Suppose I have a constexpr array (of known bound) of static storage duration:

constexpr T input[] = /* ... */;

And I have an output class template that needs a pack:

template<T...> struct output_template;

I want to instantiate output_template like:

using output = output_template<input[0], input[1], ..., input[n-1]>;

One way to do this is:

template<size_t n, const T (&a)[n]>
struct make_output_template
{
    template<size_t... i> static constexpr
    output_template<a[i]...> f(std::index_sequence<i...>)
    { return {}; };

    using type = decltype(f(std::make_index_sequence<n>()));
};

using output = make_output_template<std::extent_v<decltype(input)>, input>::type;

Is there a cleaner or simpler solution I am missing?

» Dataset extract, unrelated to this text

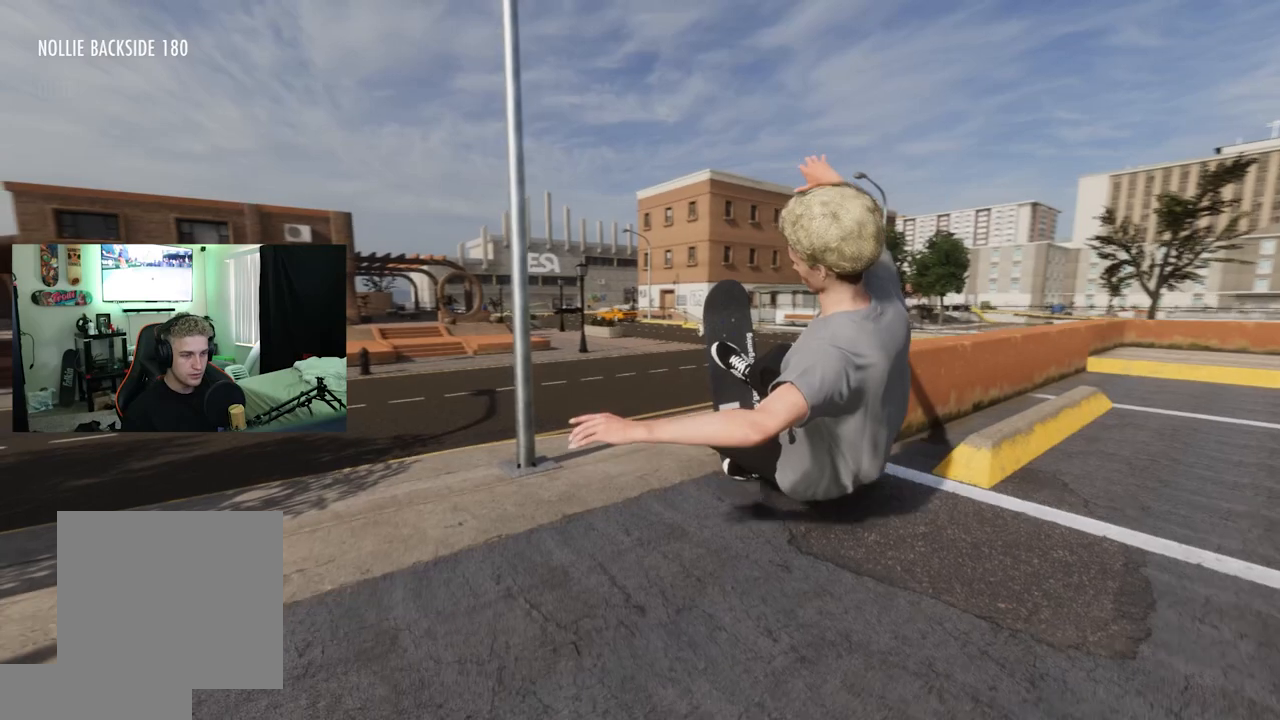
{"buttons": [], "left_stick": "down", "right_stick": "center", "events": []}
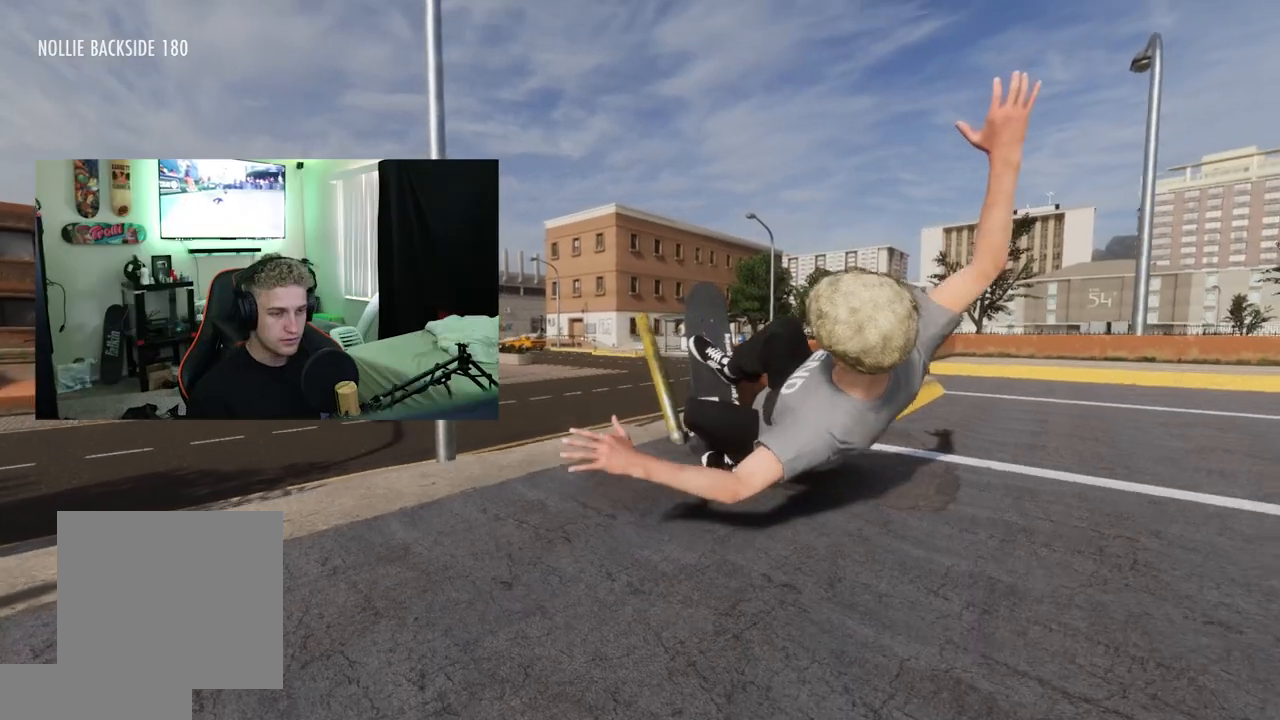
{"buttons": [], "left_stick": "down", "right_stick": "center", "events": []}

Maybe you consider this to be cleaner:

template< const T* a, typename >
struct make_output_template;

template< const T* a, std::size_t... i >
struct make_output_template< a, std::index_sequence< i... > >
{
    using type = output_template< a[ i ]... >;
};

with

using output = make_output_template<
    input,
    std::make_index_sequence< std::extent_v< decltype( input ) > >
>::type;

C++ 17 update: With auto template parameters, we can make both OP's solution and Daniel Frey's answer a bit nicer to use. In OP's case:

template<auto& input>
using output = make_output_template<std::extent_v<std::remove_reference_t<decltype(input)>>, input>::type;

which can be used directly, e.g.: outupt<input> foo;.

Be sure to use auto& to capture the array correctly. With bare auto it will decay into a regular pointer (see e.g. https://stackoverflow.com/a/6443267), std::extent_v will be zero, but the code can still compile, and if you expect the variadic pack in output_template to be of the same size as the input array, you have a brand new bug.